# [AUFGABE A]
Gib den folgenden Forumsauszug über die Haftung der Waldbesitzer vollständig und wortgetreu wieder.

# [EXTRAHIERTER TEXT]

- - - - - - -

Die Hoffnung stirbt zuletzt.


----------



## Edith L. (19. Februar 2008)

schappi schrieb:


> Sind sie dann raus aus der Verantwortung? Man kann ja schließlich keinen Zaun um den Wald bauen.



Tja, wenn denn dieses Treiben fortgesetzt wird, sind auch die Waldbesitzer verpflichtet, die nächste Stufe zu zünden, damit ihnen eben keine Haftung über ein Dulden bzw. Unterlassen zugerechnet werden kann!

Da das nun alles an die Öffentlichkeit gezehrt worden ist, muss man wohl handeln!


----------



## Resistant306 (19. Februar 2008)

hoerman2201 schrieb:


> was soll den geschaffen werden ?

- - - - - - -

# [BEREITGESTELLTES MATERIAL]
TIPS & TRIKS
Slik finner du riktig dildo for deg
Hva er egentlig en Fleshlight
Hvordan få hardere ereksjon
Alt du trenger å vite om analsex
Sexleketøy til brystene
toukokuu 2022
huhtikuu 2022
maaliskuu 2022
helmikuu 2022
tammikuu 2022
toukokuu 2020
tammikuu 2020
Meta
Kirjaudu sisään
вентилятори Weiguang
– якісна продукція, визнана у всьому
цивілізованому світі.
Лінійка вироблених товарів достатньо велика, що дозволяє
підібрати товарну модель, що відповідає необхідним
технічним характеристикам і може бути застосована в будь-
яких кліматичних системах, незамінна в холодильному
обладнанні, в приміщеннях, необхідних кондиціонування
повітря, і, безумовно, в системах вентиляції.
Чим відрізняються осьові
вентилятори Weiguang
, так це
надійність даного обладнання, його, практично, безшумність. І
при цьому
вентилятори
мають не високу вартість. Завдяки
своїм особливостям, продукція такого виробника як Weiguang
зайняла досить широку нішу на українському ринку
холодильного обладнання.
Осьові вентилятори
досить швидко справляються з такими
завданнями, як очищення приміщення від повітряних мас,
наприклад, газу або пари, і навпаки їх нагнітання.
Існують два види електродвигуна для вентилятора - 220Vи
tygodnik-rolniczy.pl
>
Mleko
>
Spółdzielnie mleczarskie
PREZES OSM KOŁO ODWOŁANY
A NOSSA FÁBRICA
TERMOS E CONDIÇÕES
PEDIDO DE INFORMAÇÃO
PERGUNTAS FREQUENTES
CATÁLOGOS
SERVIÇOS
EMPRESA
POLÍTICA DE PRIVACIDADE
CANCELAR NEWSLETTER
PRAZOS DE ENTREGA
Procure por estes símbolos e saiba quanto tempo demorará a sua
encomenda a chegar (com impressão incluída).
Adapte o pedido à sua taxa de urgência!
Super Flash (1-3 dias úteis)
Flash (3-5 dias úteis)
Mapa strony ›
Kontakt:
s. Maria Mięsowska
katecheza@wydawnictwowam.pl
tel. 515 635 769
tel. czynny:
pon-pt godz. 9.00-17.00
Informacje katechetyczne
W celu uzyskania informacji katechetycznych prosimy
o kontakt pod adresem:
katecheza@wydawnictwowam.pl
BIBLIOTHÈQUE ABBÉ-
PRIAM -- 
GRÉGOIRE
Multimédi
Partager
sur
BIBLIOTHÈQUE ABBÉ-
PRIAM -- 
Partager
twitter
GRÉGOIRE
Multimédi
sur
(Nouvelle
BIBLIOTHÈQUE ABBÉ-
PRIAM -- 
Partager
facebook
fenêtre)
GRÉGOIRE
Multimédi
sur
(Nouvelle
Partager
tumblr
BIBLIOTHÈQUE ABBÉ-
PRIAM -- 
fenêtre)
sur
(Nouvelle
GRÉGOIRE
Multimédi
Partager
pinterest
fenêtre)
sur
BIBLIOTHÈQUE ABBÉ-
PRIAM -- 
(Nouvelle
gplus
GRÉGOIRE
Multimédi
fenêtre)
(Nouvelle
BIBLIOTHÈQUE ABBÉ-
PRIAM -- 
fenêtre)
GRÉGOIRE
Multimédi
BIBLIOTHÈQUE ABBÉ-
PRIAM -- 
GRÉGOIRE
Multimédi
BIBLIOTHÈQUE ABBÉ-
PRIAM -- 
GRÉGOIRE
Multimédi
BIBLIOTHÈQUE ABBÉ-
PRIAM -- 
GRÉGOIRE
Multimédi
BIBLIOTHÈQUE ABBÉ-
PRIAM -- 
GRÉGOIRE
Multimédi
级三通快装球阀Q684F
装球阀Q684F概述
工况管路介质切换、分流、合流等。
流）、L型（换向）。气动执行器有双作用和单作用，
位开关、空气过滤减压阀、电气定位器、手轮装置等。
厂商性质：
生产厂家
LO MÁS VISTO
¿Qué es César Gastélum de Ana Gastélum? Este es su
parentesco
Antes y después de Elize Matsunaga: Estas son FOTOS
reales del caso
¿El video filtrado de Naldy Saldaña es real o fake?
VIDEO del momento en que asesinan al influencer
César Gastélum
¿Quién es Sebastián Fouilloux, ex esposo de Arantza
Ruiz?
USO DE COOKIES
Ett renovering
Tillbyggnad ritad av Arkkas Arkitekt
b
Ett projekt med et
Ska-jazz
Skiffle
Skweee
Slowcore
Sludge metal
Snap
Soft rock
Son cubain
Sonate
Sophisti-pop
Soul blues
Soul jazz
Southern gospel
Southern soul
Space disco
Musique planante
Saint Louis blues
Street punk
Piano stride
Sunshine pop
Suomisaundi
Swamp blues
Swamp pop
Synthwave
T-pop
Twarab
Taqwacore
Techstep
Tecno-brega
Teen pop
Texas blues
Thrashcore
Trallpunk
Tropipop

- - - - - - -

# [AUFGABE B]
Schreibe aus den Zeilen, die oben auf den Forumsauszug folgen, nur den Abschnitt ab, der mit deren erster Zeile beginnt und bis einschließlich der Zeile mit „мають не високу вартість. Завдяки“ reicht.

# [LÖSUNG A]
Die Hoffnung stirbt zuletzt.


----------



## Edith L. (19. Februar 2008)

schappi schrieb:


> Sind sie dann raus aus der Verantwortung? Man kann ja schließlich keinen Zaun um den Wald bauen.



Tja, wenn denn dieses Treiben fortgesetzt wird, sind auch die Waldbesitzer verpflichtet, die nächste Stufe zu zünden, damit ihnen eben keine Haftung über ein Dulden bzw. Unterlassen zugerechnet werden kann!

Da das nun alles an die Öffentlichkeit gezehrt worden ist, muss man wohl handeln!


----------



## Resistant306 (19. Februar 2008)

hoerman2201 schrieb:


> was soll den geschaffen werden ?

# [LÖSUNG B]
TIPS & TRIKS
Slik finner du riktig dildo for deg
Hva er egentlig en Fleshlight
Hvordan få hardere ereksjon
Alt du trenger å vite om analsex
Sexleketøy til brystene
toukokuu 2022
huhtikuu 2022
maaliskuu 2022
helmikuu 2022
tammikuu 2022
toukokuu 2020
tammikuu 2020
Meta
Kirjaudu sisään
вентилятори Weiguang
– якісна продукція, визнана у всьому
цивілізованому світі.
Лінійка вироблених товарів достатньо велика, що дозволяє
підібрати товарну модель, що відповідає необхідним
технічним характеристикам і може бути застосована в будь-
яких кліматичних системах, незамінна в холодильному
обладнанні, в приміщеннях, необхідних кондиціонування
повітря, і, безумовно, в системах вентиляції.
Чим відрізняються осьові
вентилятори Weiguang
, так це
надійність даного обладнання, його, практично, безшумність. І
при цьому
вентилятори
мають не високу вартість. Завдяки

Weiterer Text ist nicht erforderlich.